Third Gudrun Lay, or the Ordeal of Gudrun (after her marriage to Atli), is romantic in character. The Gothic hero Thjodrek (Dietrich) is introduced.
Oddrun’s Lament, in which Gunnar’s death is caused by an intrigue with Atli’s sister Oddrun, marks the disintegration of the Volsung legend.
The two Atli Lays (Atlakvida and Atlamal, the latter of Greenland origin), deal with the death of Gunnar and Hoegni, and Gudrun’s vengeance on Atli.
Gudrun’s Lament and Hamthismal belong to the Ermanric cycle.
Volsung Paraphrases. (Page 11.)
Skaldskaparmal, Voelsunga Saga and Norna-Gests Thattr (containing another short paraphrase) are all included in Dr. Wilken’s Die Prosaische Edda (Paderborn, 1878). There is an English version of Voelsunga by Magnusson and Morris (London, 1870) and a German version of Voelsunga and Norna-Gest by Edzardi.

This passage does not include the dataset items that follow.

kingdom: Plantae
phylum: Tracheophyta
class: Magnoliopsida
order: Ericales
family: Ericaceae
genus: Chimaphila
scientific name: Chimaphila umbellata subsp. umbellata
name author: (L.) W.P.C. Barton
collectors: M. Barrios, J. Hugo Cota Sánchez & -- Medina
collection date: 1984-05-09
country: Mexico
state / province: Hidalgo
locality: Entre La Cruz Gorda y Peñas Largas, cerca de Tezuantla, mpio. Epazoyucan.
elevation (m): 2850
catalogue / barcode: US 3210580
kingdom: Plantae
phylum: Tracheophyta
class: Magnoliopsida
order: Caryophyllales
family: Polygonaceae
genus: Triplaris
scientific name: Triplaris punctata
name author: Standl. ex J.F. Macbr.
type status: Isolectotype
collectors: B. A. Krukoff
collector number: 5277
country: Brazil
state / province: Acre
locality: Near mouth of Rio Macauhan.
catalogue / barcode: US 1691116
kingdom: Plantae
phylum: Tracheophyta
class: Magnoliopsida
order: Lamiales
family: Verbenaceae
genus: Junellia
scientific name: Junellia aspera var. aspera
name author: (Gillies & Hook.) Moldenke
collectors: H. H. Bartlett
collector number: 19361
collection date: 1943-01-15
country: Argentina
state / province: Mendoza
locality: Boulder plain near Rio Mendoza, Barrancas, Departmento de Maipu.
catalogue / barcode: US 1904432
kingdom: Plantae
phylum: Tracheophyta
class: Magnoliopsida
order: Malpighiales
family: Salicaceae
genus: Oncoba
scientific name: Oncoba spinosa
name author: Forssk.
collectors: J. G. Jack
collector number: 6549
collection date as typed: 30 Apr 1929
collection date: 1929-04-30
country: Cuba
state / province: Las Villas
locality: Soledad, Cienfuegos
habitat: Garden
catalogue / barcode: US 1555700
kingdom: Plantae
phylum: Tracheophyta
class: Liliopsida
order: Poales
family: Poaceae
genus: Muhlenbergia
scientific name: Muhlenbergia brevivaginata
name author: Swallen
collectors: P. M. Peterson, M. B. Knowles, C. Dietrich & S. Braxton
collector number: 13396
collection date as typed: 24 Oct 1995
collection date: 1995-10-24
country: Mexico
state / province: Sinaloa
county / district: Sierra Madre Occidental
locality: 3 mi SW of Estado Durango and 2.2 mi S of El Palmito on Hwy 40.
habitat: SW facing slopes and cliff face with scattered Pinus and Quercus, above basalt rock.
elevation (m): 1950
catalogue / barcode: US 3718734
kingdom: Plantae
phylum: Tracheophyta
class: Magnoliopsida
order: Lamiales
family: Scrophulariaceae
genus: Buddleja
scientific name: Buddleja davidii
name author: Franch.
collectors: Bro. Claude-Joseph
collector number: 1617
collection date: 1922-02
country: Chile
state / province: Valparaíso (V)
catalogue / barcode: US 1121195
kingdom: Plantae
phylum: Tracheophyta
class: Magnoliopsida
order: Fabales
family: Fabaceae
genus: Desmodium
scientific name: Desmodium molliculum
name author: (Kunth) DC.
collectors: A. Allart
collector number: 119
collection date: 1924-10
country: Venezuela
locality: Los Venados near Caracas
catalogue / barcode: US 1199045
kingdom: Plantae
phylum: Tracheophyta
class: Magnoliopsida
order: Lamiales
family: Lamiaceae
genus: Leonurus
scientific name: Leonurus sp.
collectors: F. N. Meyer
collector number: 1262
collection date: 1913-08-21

Nibelungenlied. (Page 11.)
Editions by Bartsch (Leipzig, 1895) and Zarncke (Halle, 1899); translation into modern German by Simrock.
Signy and Siggeir. (Page 13.)
Saxo Grammaticus (Book vii.) tells the story of a Signy, daughter of Sigar, whose lover Hagbard, after slaying her brothers, wins her favour. Sigar in vengeance had him strangled on a hill in view of Signy’s windows, and she set fire to her house that she might die simultaneously with her lover. The antiquity of part at least of this story is proved by the kenning “Hagbard’s collar” for halter, in a poem probably of the tenth century. On the other hand, a reference in Voelsunga Saga, that “Haki and Hagbard were great and famous men, yet Sigar carried off their sister, ... and they were slow to vengeance,” shows that there is confusion somewhere. It seems possible that Hagbard’s story has been contaminated with a distorted account of the Volsung Signy, civilised as usual by Saxo, with an effect of vulgarity absent from the primitive story.
In a recently published pamphlet by Mr. W.W. Lawrence and Dr. W.H. Schofield (The First Riddle of Cynewulf and Signy’s Lament. Baltimore: The Modern Language Association of America. 1902) it is suggested that the so-called First Riddle in the Exeter Book is in reality an Anglo-Saxon translation of a Norse “Complaint” spoken by the Volsung Signy. Evidence from metre and form is all in favour of this view, and the poem bears the interpretation without any straining of the meaning. Dr. Schofield’s second contention, that the poem thus interpreted is evidence for the theory of a British origin for the Eddie poems, is not equally convincing. The existence in Anglo-Saxon of a translation from the Norse is no proof that any of the Eddie poems, or even the original Norse “Signy’s Lament” postulated by Dr. Schofield, were composed in the West.
It seems unnecessary to suppose, with Dr. Schofield, an influence of British legend on the Volsung story. The points in which the story of Sigmund resembles that of Arthur and differs from that of Theseus prove nothing in the face of equally strong points of correspondence between Arthur and Theseus which are absent from the Volsung story.